### Records provided
-*-*-

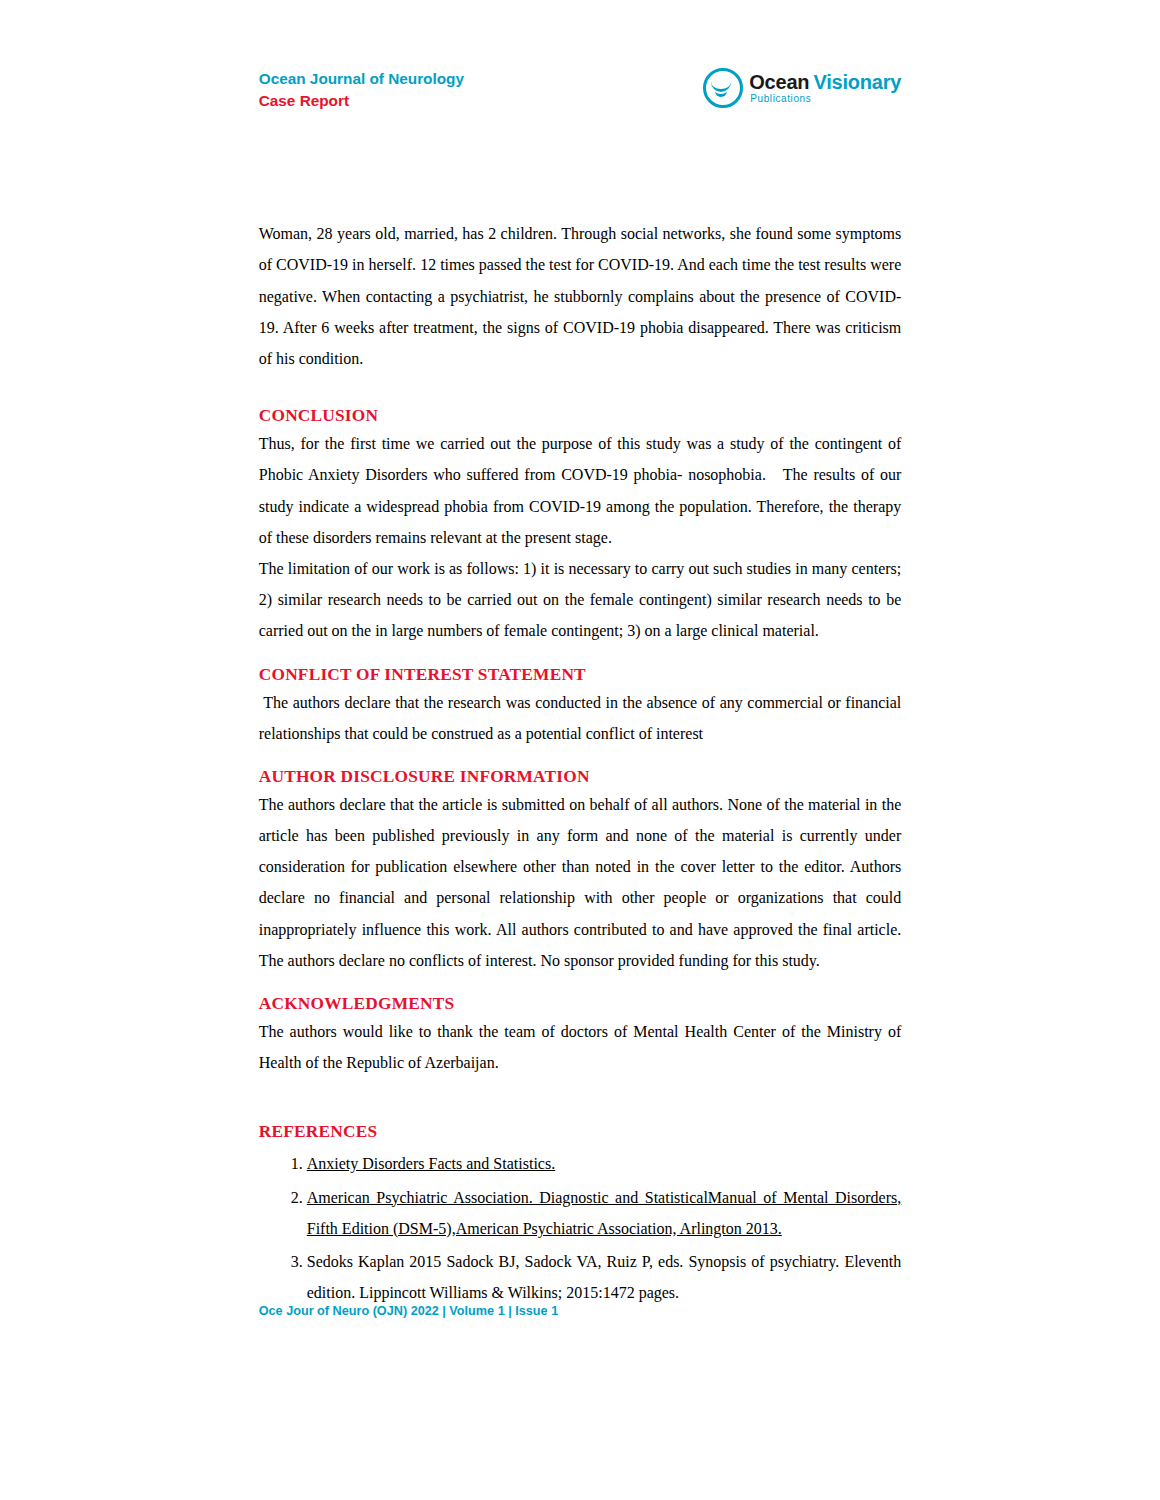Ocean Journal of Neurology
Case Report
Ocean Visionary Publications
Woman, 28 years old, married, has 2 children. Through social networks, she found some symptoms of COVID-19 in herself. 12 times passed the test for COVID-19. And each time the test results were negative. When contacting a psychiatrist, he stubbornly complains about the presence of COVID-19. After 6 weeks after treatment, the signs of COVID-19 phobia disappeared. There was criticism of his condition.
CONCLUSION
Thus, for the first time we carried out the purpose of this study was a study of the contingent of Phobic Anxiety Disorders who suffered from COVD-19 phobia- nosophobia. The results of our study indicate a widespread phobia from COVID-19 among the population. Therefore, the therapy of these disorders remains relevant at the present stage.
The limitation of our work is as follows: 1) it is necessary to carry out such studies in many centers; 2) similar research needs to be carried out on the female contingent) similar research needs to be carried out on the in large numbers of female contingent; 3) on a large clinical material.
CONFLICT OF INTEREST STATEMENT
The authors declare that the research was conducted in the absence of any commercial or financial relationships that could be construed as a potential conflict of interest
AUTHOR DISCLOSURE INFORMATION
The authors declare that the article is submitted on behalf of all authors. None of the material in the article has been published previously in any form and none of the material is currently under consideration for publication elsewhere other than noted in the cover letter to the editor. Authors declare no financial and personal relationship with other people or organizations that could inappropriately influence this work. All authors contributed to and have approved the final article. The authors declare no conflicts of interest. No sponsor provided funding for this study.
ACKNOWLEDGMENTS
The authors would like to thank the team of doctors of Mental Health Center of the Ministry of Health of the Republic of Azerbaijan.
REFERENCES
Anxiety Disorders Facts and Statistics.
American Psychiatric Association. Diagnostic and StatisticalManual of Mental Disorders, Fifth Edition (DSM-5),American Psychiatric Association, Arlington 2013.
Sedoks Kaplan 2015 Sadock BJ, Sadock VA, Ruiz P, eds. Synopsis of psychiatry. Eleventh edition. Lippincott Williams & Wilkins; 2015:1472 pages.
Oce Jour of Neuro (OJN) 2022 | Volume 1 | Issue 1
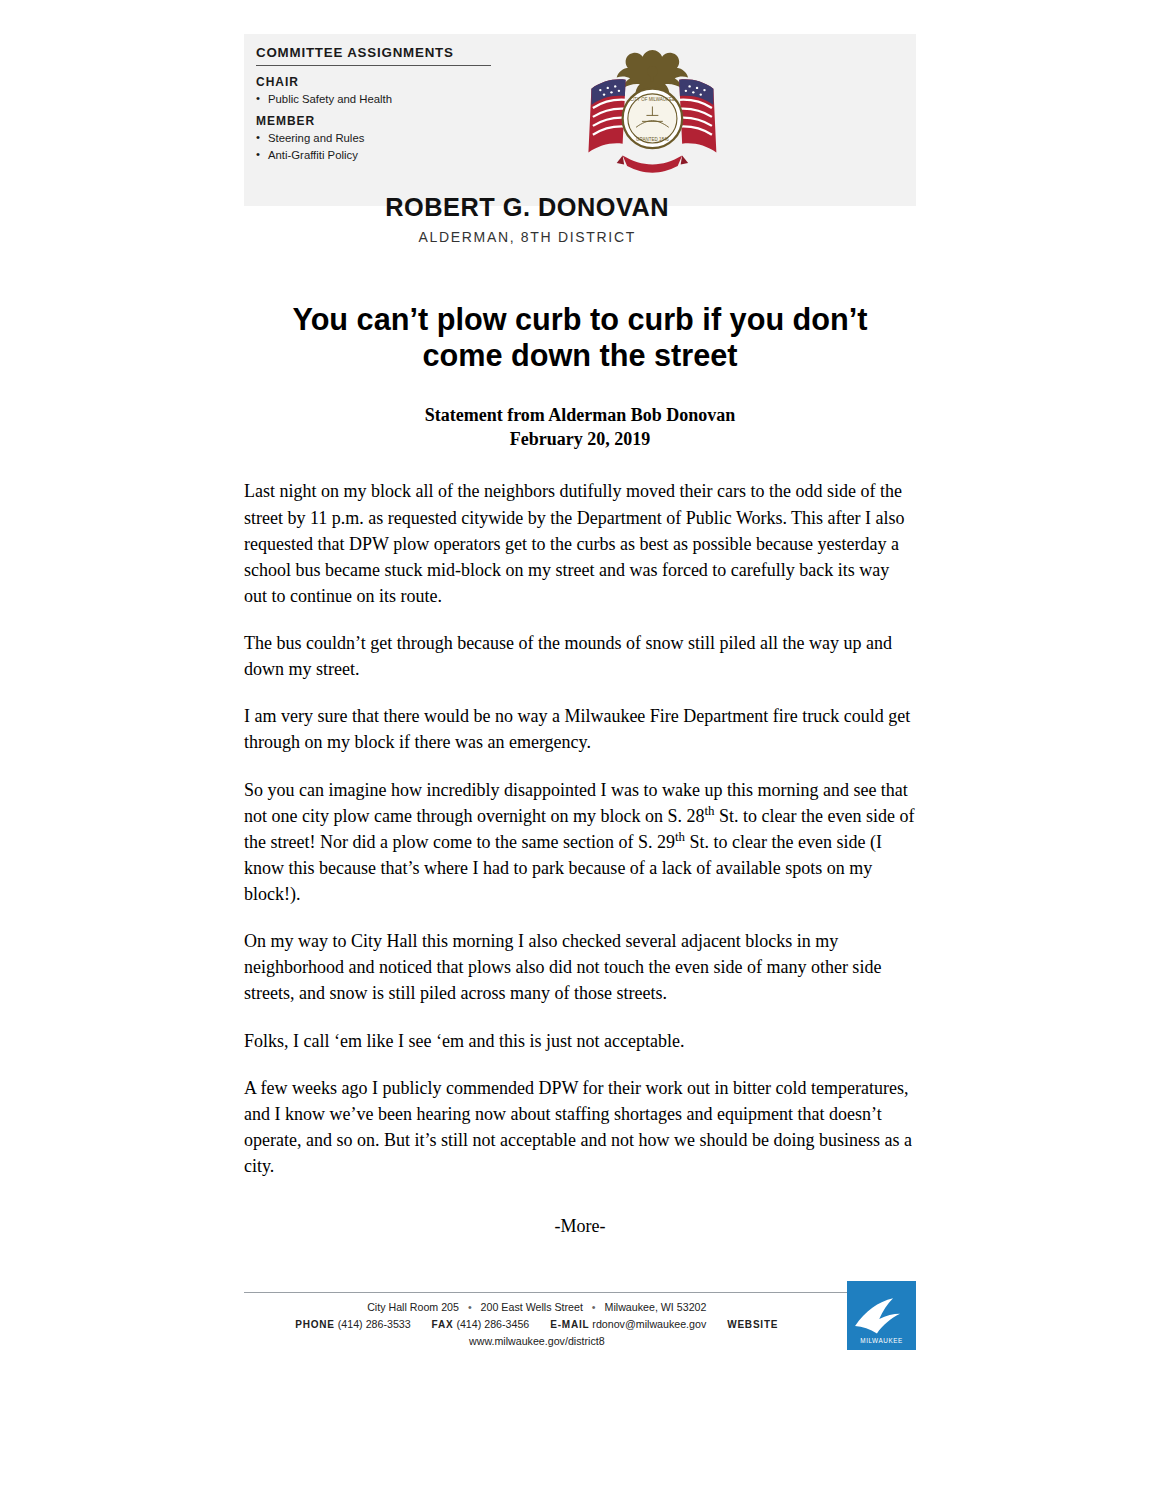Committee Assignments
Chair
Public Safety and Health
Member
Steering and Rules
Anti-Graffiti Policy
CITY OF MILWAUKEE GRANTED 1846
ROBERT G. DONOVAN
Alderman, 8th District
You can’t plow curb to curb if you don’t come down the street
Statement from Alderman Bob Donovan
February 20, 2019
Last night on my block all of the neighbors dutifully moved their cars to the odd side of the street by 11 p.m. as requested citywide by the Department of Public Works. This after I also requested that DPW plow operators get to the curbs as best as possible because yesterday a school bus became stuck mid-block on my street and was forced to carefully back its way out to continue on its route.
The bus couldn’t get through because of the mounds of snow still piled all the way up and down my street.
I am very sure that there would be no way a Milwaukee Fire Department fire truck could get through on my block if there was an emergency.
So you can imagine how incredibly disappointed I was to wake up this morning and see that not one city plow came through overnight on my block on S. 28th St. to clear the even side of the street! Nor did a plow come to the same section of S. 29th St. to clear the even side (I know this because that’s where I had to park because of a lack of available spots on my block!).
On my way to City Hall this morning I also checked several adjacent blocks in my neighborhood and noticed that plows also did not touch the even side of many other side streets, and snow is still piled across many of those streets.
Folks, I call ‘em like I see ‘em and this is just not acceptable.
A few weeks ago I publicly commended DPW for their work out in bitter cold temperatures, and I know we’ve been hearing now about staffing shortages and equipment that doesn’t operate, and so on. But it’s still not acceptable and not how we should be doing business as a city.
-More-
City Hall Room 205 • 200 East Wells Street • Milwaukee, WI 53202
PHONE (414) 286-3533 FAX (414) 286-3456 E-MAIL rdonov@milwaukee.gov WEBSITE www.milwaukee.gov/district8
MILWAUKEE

-*-*-

A word-for-word copy of the entries above is needed, with every picture dropped.

Ocean Journal of Neurology
Case Report
Ocean Visionary Publications
Woman, 28 years old, married, has 2 children. Through social networks, she found some symptoms of COVID-19 in herself. 12 times passed the test for COVID-19. And each time the test results were negative. When contacting a psychiatrist, he stubbornly complains about the presence of COVID-19. After 6 weeks after treatment, the signs of COVID-19 phobia disappeared. There was criticism of his condition.
CONCLUSION
Thus, for the first time we carried out the purpose of this study was a study of the contingent of Phobic Anxiety Disorders who suffered from COVD-19 phobia- nosophobia. The results of our study indicate a widespread phobia from COVID-19 among the population. Therefore, the therapy of these disorders remains relevant at the present stage.
The limitation of our work is as follows: 1) it is necessary to carry out such studies in many centers; 2) similar research needs to be carried out on the female contingent) similar research needs to be carried out on the in large numbers of female contingent; 3) on a large clinical material.
CONFLICT OF INTEREST STATEMENT
The authors declare that the research was conducted in the absence of any commercial or financial relationships that could be construed as a potential conflict of interest
AUTHOR DISCLOSURE INFORMATION
The authors declare that the article is submitted on behalf of all authors. None of the material in the article has been published previously in any form and none of the material is currently under consideration for publication elsewhere other than noted in the cover letter to the editor. Authors declare no financial and personal relationship with other people or organizations that could inappropriately influence this work. All authors contributed to and have approved the final article. The authors declare no conflicts of interest. No sponsor provided funding for this study.
ACKNOWLEDGMENTS
The authors would like to thank the team of doctors of Mental Health Center of the Ministry of Health of the Republic of Azerbaijan.
REFERENCES
Anxiety Disorders Facts and Statistics.
American Psychiatric Association. Diagnostic and StatisticalManual of Mental Disorders, Fifth Edition (DSM-5),American Psychiatric Association, Arlington 2013.
Sedoks Kaplan 2015 Sadock BJ, Sadock VA, Ruiz P, eds. Synopsis of psychiatry. Eleventh edition. Lippincott Williams & Wilkins; 2015:1472 pages.
Oce Jour of Neuro (OJN) 2022 | Volume 1 | Issue 1
Committee Assignments
Chair
Public Safety and Health
Member
Steering and Rules
Anti-Graffiti Policy
CITY OF MILWAUKEE GRANTED 1846
ROBERT G. DONOVAN
Alderman, 8th District
You can’t plow curb to curb if you don’t come down the street
Statement from Alderman Bob Donovan
February 20, 2019
Last night on my block all of the neighbors dutifully moved their cars to the odd side of the street by 11 p.m. as requested citywide by the Department of Public Works. This after I also requested that DPW plow operators get to the curbs as best as possible because yesterday a school bus became stuck mid-block on my street and was forced to carefully back its way out to continue on its route.
The bus couldn’t get through because of the mounds of snow still piled all the way up and down my street.
I am very sure that there would be no way a Milwaukee Fire Department fire truck could get through on my block if there was an emergency.
So you can imagine how incredibly disappointed I was to wake up this morning and see that not one city plow came through overnight on my block on S. 28th St. to clear the even side of the street! Nor did a plow come to the same section of S. 29th St. to clear the even side (I know this because that’s where I had to park because of a lack of available spots on my block!).
On my way to City Hall this morning I also checked several adjacent blocks in my neighborhood and noticed that plows also did not touch the even side of many other side streets, and snow is still piled across many of those streets.
Folks, I call ‘em like I see ‘em and this is just not acceptable.
A few weeks ago I publicly commended DPW for their work out in bitter cold temperatures, and I know we’ve been hearing now about staffing shortages and equipment that doesn’t operate, and so on. But it’s still not acceptable and not how we should be doing business as a city.
-More-
City Hall Room 205 • 200 East Wells Street • Milwaukee, WI 53202
PHONE (414) 286-3533 FAX (414) 286-3456 E-MAIL rdonov@milwaukee.gov WEBSITE www.milwaukee.gov/district8
MILWAUKEE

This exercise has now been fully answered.